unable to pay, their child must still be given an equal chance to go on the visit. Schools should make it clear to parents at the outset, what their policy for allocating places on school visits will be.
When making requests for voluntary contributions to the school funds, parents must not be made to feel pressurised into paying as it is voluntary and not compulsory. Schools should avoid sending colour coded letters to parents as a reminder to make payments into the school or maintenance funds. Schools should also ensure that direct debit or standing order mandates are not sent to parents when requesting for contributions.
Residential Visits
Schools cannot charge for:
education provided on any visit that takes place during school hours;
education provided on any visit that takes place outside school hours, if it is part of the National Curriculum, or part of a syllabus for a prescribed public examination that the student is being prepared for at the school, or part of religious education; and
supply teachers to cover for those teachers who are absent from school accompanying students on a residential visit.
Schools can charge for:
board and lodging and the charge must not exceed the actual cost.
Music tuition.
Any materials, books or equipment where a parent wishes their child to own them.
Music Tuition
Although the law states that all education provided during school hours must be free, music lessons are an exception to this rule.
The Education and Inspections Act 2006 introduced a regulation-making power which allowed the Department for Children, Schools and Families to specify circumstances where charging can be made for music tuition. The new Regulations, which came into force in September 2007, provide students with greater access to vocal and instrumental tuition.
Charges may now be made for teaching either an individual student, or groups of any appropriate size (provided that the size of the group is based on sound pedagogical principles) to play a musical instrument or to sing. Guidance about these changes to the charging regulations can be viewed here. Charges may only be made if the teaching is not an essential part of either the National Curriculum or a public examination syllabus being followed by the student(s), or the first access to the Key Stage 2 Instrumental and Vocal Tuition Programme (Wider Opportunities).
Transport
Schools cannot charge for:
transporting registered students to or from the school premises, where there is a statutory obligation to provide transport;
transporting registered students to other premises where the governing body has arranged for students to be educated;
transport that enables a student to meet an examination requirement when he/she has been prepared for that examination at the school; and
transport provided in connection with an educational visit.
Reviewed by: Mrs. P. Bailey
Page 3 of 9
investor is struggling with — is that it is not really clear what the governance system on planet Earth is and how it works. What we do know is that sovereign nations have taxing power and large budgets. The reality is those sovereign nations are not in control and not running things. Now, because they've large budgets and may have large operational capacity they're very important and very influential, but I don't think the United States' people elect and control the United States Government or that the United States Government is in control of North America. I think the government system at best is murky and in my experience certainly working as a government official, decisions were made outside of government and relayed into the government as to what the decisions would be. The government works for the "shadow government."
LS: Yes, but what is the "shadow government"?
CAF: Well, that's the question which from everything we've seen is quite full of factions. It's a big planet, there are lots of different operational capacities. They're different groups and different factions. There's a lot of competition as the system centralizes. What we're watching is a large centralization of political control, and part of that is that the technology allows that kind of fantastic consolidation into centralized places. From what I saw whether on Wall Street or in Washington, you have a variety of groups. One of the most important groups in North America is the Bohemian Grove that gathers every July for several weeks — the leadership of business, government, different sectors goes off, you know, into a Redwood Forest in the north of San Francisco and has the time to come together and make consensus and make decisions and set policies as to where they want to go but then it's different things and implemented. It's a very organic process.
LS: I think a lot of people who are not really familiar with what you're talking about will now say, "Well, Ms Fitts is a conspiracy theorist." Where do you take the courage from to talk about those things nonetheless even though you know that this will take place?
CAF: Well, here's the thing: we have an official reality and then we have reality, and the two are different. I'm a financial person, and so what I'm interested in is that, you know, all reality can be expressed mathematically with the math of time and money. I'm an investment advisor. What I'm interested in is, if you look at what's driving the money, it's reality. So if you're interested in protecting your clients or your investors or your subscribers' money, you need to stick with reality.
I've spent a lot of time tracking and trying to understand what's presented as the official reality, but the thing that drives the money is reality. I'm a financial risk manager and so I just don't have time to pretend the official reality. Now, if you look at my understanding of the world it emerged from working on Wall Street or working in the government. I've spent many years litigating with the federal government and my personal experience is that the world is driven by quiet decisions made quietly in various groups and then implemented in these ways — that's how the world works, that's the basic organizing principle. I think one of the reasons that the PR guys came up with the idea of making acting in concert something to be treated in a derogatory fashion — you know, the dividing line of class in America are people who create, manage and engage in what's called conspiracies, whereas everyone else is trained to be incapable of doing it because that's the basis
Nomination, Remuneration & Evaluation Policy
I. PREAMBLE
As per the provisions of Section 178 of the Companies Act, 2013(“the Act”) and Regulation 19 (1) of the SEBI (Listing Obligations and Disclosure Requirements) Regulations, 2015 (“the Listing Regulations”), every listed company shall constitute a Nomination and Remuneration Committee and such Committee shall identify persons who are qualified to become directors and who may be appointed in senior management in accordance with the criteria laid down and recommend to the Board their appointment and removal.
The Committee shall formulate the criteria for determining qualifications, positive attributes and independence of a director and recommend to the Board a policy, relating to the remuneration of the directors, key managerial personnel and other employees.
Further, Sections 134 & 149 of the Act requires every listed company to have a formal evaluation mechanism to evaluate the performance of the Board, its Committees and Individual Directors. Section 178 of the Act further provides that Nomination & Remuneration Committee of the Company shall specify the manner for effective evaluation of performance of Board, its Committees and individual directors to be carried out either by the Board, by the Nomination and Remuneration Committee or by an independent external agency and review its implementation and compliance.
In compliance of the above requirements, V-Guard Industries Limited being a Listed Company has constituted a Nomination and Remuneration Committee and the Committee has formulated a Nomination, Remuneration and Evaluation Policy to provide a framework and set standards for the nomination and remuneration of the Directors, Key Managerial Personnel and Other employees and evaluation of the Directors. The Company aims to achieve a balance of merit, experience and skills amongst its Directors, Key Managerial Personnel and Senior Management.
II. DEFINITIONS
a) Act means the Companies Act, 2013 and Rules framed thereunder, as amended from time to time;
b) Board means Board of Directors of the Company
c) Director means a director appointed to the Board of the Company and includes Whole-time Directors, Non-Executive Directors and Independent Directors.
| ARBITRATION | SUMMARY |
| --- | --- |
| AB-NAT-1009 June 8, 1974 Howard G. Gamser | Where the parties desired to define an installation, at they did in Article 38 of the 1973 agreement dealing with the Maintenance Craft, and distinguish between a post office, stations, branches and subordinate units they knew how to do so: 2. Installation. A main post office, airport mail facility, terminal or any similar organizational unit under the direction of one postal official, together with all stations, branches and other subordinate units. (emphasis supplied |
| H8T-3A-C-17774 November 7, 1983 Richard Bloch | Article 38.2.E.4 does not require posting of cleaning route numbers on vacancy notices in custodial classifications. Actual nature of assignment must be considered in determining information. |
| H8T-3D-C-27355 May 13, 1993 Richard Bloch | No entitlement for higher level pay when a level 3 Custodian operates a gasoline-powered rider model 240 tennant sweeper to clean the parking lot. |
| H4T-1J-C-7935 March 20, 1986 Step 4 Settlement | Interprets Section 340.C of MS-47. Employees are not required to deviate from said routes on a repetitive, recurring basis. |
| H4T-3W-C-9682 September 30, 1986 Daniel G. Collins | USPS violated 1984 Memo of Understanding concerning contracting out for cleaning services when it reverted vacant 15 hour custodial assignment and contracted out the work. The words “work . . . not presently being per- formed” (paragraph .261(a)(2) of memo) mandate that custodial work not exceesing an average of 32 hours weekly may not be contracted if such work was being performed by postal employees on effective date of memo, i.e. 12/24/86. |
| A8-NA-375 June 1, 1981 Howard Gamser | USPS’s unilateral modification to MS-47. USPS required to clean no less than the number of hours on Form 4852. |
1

□ □ □ □ □

TO DO
Repeat the listing above exactly, keeping every word as it stands.

WRITTEN ANSWER
unable to pay, their child must still be given an equal chance to go on the visit. Schools should make it clear to parents at the outset, what their policy for allocating places on school visits will be.
When making requests for voluntary contributions to the school funds, parents must not be made to feel pressurised into paying as it is voluntary and not compulsory. Schools should avoid sending colour coded letters to parents as a reminder to make payments into the school or maintenance funds. Schools should also ensure that direct debit or standing order mandates are not sent to parents when requesting for contributions.
Residential Visits
Schools cannot charge for:
education provided on any visit that takes place during school hours;
education provided on any visit that takes place outside school hours, if it is part of the National Curriculum, or part of a syllabus for a prescribed public examination that the student is being prepared for at the school, or part of religious education; and
supply teachers to cover for those teachers who are absent from school accompanying students on a residential visit.
Schools can charge for:
board and lodging and the charge must not exceed the actual cost.
Music tuition.
Any materials, books or equipment where a parent wishes their child to own them.
Music Tuition
Although the law states that all education provided during school hours must be free, music lessons are an exception to this rule.
The Education and Inspections Act 2006 introduced a regulation-making power which allowed the Department for Children, Schools and Families to specify circumstances where charging can be made for music tuition. The new Regulations, which came into force in September 2007, provide students with greater access to vocal and instrumental tuition.
Charges may now be made for teaching either an individual student, or groups of any appropriate size (provided that the size of the group is based on sound pedagogical principles) to play a musical instrument or to sing. Guidance about these changes to the charging regulations can be viewed here. Charges may only be made if the teaching is not an essential part of either the National Curriculum or a public examination syllabus being followed by the student(s), or the first access to the Key Stage 2 Instrumental and Vocal Tuition Programme (Wider Opportunities).
Transport
Schools cannot charge for:
transporting registered students to or from the school premises, where there is a statutory obligation to provide transport;
transporting registered students to other premises where the governing body has arranged for students to be educated;
transport that enables a student to meet an examination requirement when he/she has been prepared for that examination at the school; and
transport provided in connection with an educational visit.
Reviewed by: Mrs. P. Bailey
Page 3 of 9
investor is struggling with — is that it is not really clear what the governance system on planet Earth is and how it works. What we do know is that sovereign nations have taxing power and large budgets. The reality is those sovereign nations are not in control and not running things. Now, because they've large budgets and may have large operational capacity they're very important and very influential, but I don't think the United States' people elect and control the United States Government or that the United States Government is in control of North America. I think the government system at best is murky and in my experience certainly working as a government official, decisions were made outside of government and relayed into the government as to what the decisions would be. The government works for the "shadow government."
LS: Yes, but what is the "shadow government"?
CAF: Well, that's the question which from everything we've seen is quite full of factions. It's a big planet, there are lots of different operational capacities. They're different groups and different factions. There's a lot of competition as the system centralizes. What we're watching is a large centralization of political control, and part of that is that the technology allows that kind of fantastic consolidation into centralized places. From what I saw whether on Wall Street or in Washington, you have a variety of groups. One of the most important groups in North America is the Bohemian Grove that gathers every July for several weeks — the leadership of business, government, different sectors goes off, you know, into a Redwood Forest in the north of San Francisco and has the time to come together and make consensus and make decisions and set policies as to where they want to go but then it's different things and implemented. It's a very organic process.
LS: I think a lot of people who are not really familiar with what you're talking about will now say, "Well, Ms Fitts is a conspiracy theorist." Where do you take the courage from to talk about those things nonetheless even though you know that this will take place?
CAF: Well, here's the thing: we have an official reality and then we have reality, and the two are different. I'm a financial person, and so what I'm interested in is that, you know, all reality can be expressed mathematically with the math of time and money. I'm an investment advisor. What I'm interested in is, if you look at what's driving the money, it's reality. So if you're interested in protecting your clients or your investors or your subscribers' money, you need to stick with reality.
I've spent a lot of time tracking and trying to understand what's presented as the official reality, but the thing that drives the money is reality. I'm a financial risk manager and so I just don't have time to pretend the official reality. Now, if you look at my understanding of the world it emerged from working on Wall Street or working in the government. I've spent many years litigating with the federal government and my personal experience is that the world is driven by quiet decisions made quietly in various groups and then implemented in these ways — that's how the world works, that's the basic organizing principle. I think one of the reasons that the PR guys came up with the idea of making acting in concert something to be treated in a derogatory fashion — you know, the dividing line of class in America are people who create, manage and engage in what's called conspiracies, whereas everyone else is trained to be incapable of doing it because that's the basis
Nomination, Remuneration & Evaluation Policy
I. PREAMBLE
As per the provisions of Section 178 of the Companies Act, 2013(“the Act”) and Regulation 19 (1) of the SEBI (Listing Obligations and Disclosure Requirements) Regulations, 2015 (“the Listing Regulations”), every listed company shall constitute a Nomination and Remuneration Committee and such Committee shall identify persons who are qualified to become directors and who may be appointed in senior management in accordance with the criteria laid down and recommend to the Board their appointment and removal.
The Committee shall formulate the criteria for determining qualifications, positive attributes and independence of a director and recommend to the Board a policy, relating to the remuneration of the directors, key managerial personnel and other employees.
Further, Sections 134 & 149 of the Act requires every listed company to have a formal evaluation mechanism to evaluate the performance of the Board, its Committees and Individual Directors. Section 178 of the Act further provides that Nomination & Remuneration Committee of the Company shall specify the manner for effective evaluation of performance of Board, its Committees and individual directors to be carried out either by the Board, by the Nomination and Remuneration Committee or by an independent external agency and review its implementation and compliance.
In compliance of the above requirements, V-Guard Industries Limited being a Listed Company has constituted a Nomination and Remuneration Committee and the Committee has formulated a Nomination, Remuneration and Evaluation Policy to provide a framework and set standards for the nomination and remuneration of the Directors, Key Managerial Personnel and Other employees and evaluation of the Directors. The Company aims to achieve a balance of merit, experience and skills amongst its Directors, Key Managerial Personnel and Senior Management.
II. DEFINITIONS
a) Act means the Companies Act, 2013 and Rules framed thereunder, as amended from time to time;
b) Board means Board of Directors of the Company
c) Director means a director appointed to the Board of the Company and includes Whole-time Directors, Non-Executive Directors and Independent Directors.
| ARBITRATION | SUMMARY |
| --- | --- |
| AB-NAT-1009 June 8, 1974 Howard G. Gamser | Where the parties desired to define an installation, at they did in Article 38 of the 1973 agreement dealing with the Maintenance Craft, and distinguish between a post office, stations, branches and subordinate units they knew how to do so: 2. Installation. A main post office, airport mail facility, terminal or any similar organizational unit under the direction of one postal official, together with all stations, branches and other subordinate units. (emphasis supplied |
| H8T-3A-C-17774 November 7, 1983 Richard Bloch | Article 38.2.E.4 does not require posting of cleaning route numbers on vacancy notices in custodial classifications. Actual nature of assignment must be considered in determining information. |
| H8T-3D-C-27355 May 13, 1993 Richard Bloch | No entitlement for higher level pay when a level 3 Custodian operates a gasoline-powered rider model 240 tennant sweeper to clean the parking lot. |
| H4T-1J-C-7935 March 20, 1986 Step 4 Settlement | Interprets Section 340.C of MS-47. Employees are not required to deviate from said routes on a repetitive, recurring basis. |
| H4T-3W-C-9682 September 30, 1986 Daniel G. Collins | USPS violated 1984 Memo of Understanding concerning contracting out for cleaning services when it reverted vacant 15 hour custodial assignment and contracted out the work. The words “work . . . not presently being per- formed” (paragraph .261(a)(2) of memo) mandate that custodial work not exceesing an average of 32 hours weekly may not be contracted if such work was being performed by postal employees on effective date of memo, i.e. 12/24/86. |
| A8-NA-375 June 1, 1981 Howard Gamser | USPS’s unilateral modification to MS-47. USPS required to clean no less than the number of hours on Form 4852. |
1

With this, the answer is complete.